Nebenbei bemerkt: BLW- bzw. „breifrei“- Kochbücher bilden gerade auf dem Büchermarkt eine große Konkurrenz zu den Babybrei-Kochbüchern. Heißt es nicht ausdrücklich, man brauche nicht extra für das Baby zu kochen, sondern gewöhnt es von Anfang an an die Nahrungsmittel auf dem Familientisch? Bedarf es nun eigenen Kochanleitungen für Familienrezepte?
Sicher nicht. Sollte das Baby tatsächlich die Gerichte direkt vom Familientisch oder vom Teller der Bezugsperson mitessen, so können mit etwas Überlegung die meisten gewohnten Zutaten und Familiengerichte ausgewählt werden.

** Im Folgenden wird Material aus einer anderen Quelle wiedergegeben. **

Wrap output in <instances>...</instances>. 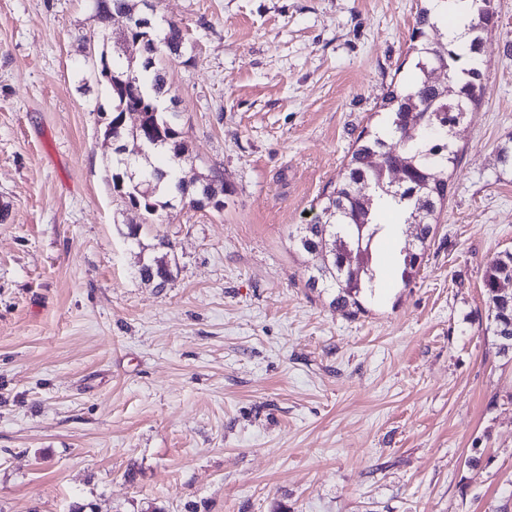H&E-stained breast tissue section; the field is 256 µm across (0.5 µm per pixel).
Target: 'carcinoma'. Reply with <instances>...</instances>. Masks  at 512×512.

Lediglich rohe tierische oder blähende Lebensmittel sind zu meiden. Es muss ferner darauf geachtet werden, dass die Zutaten überwiegend gedünstet oder nur leicht angebraten sind. Man sollte ferner auf mildes Würzen sowie wenig Salz, wenig Süße und den sparsamen Umgang mit Bratfetten achten.


Fazit

Dogmatische Regelwerke über Zeitpläne und Phasen der Mahlzeitenübergänge sowie über Portionsgrößen sind beim Abstillen nicht nötig. So liest sich die Argumentation der Baby-led Weaning-Fans.
Die Abkehr von Dogmen sollte aber auch für die BLW-Befürworter selbst gelten. Warum sollte die Löffelfütterung von mit Bedacht ausgewählten Breizutaten verwerflich sein, wenn das Baby die Bereitschaft dazu anzeigt und auf Sättigungssignale geachtet wird? Es spricht nichts dagegen, die Lebensmittel sowohl mit dem Löffel eines Erwachsenen zuzuführen und parallel dazu einen von Babyhand geführten Löffel oder Fingerfood zuzulassen.
Nötigungsversuche, die vorgegebene Menge auf dem Teller fertig aufzuessen sind - unabhängig von der Frage Breifütterung oder BLW - ohnehin tabu, um das eigene Körperbewusstsein des Kindes für Hunger und Sättigung nicht nachteilig zu beeinflussen. Nicht das BLW an sich, sondern das sichere Gefühl für die Sättigung kann Schutz vor Übergewicht bieten.